As to Laban's garrison of fifty, it seems pitifully small for a great city. It would have been just as easy for the author of 1 Nephi to have said fifty thousand and made it really impressive. Yet even the older brothers, though they wish to emphasize Laban's great power, mention only fifty (1 Nephi 3:31), and it is Nephi in answering them who says that the Lord is "mightier than Laban and his fifty" and adds, "or even than his tens of thousands (1 Nephi 4:1). As a high military commander Laban would have his tens of thousands in the field, but such an array is of no concern to Laman and Lemuel; it is the "fifty" they must look out for—the regular, permanent garrison of Jerusalem. The number fifty suits perfectly with the Amarna picture, where the military forces are always so surprisingly small and a garrison of thirty to eighty men is thought adequate even for big cities. It is strikingly vindicated in a letter of Nebuchadnezzar, Lehi's contemporary, wherein the great king orders: "As to the fifties who were under your command, those gone to the rear, or fugitives return to their ranks." Commenting on this, Offord says, "In these days it is interesting to note the indication here, that in the Babylonian army a platoon contained fifty men";7 also, we might add, that it was called a "fifty"—hence, "Laban with his fifty." Of course, companies of fifty are mentioned in the Bible, along with tens and hundreds, etc., but not as garrisons of great cities and not as the standard military unit of this time.
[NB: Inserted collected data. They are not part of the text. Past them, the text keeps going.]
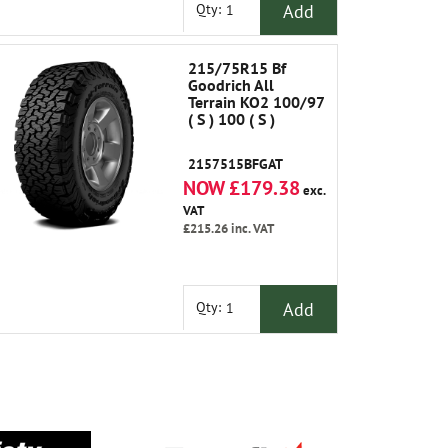
Add
Qty:
215/75R15 Bf
Goodrich All
Terrain KO2 100/97
( S ) 100 ( S )
2157515BFGAT
NOW £179.38
exc.
VAT
£215.26
inc. VAT
Add
Qty:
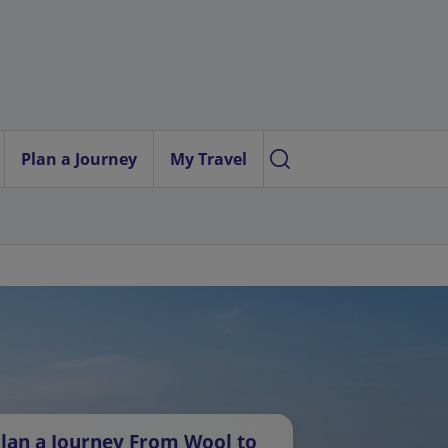
Plan a Journey
My Travel
lan a Journey From Wool to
Laban, like Hoshaiah of Lachish, had a single company of soldiers under him as the permanent garrison, and like Jaush (his possible successor) worked in close cooperation with "the authorities in Jerusalem."[1]

Notes

  1. Hugh W. Nibley, An Approach to the Book of Mormon, 3rd edition, (Vol. 6 of the Collected Works of Hugh Nibley), edited by John W. Welch, (Salt Lake City, Utah : Deseret Book Company ; Provo, Utah : Foundation for Ancient Research and Mormon Studies, 1988), Chapter 10, references silently removed—consult original for citations.